Reencontramos assim, transposto em modo principial, o triângulo semântico. Quanto ao referente
metafísico, que evidentemente não é um referente no sentido próprio do termo, e que constitui a
identidade dos polos do triângulo, ele corresponde à Essência divina ou Deidade.

[4] A primeira corresponde à essência do símbolo, a segunda à sua existência como entidade
significante.

[5] Considerado de cima para baixo, a partir do Princípio, o raio semântico corresponde ao raio
criador.

[6] O que não implica em nenhum panteísmo. O mundo só proclama de Deus o que d'Ele é
enunciável. Sua glória (ou irradiação da Sua palavra criadora), não sua Essência absoluta. O que
não é pouco: sabemos assim que Deus tem a beleza da rosa, a força do leão, a pureza da água, o
esplendor da luz, a majestade de uma montanha, a imensidão do oceano, a doçura do leite, a
nobreza da águia, a sabedoria do elefante, a realeza do sol, a profundeza da noite, a perfeição do
céu, o rigor da morte, a alegria da vida, a centralidade do homem, e assim por diante; mas tudo
isto subsiste n'Ele em um modo supereminente e inefável.

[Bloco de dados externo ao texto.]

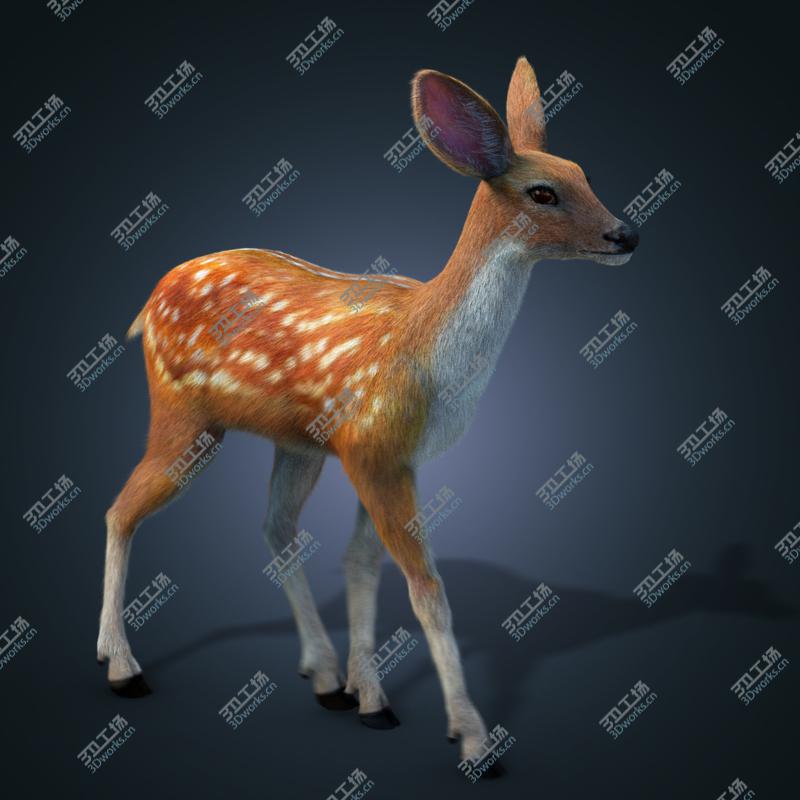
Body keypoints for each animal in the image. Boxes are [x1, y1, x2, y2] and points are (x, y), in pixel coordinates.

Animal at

[7] A palavra “consciência” só adquire correntemente o sentido de “conhecimento de si e dos


estados do sujeito” em torno da metade do século XVIII. Parece ter sido Descartes, um século
antes, quem inaugurou (em francês) esse uso: “meu pensamento ou minha consciência” (Carta de
19.1.1642); em latim, cf. Réponses aux IIIe objections, édition Alquié, p. 605. Malebranche segue
seu exemplo: Recherche de la vérité, III, II, VII, 4.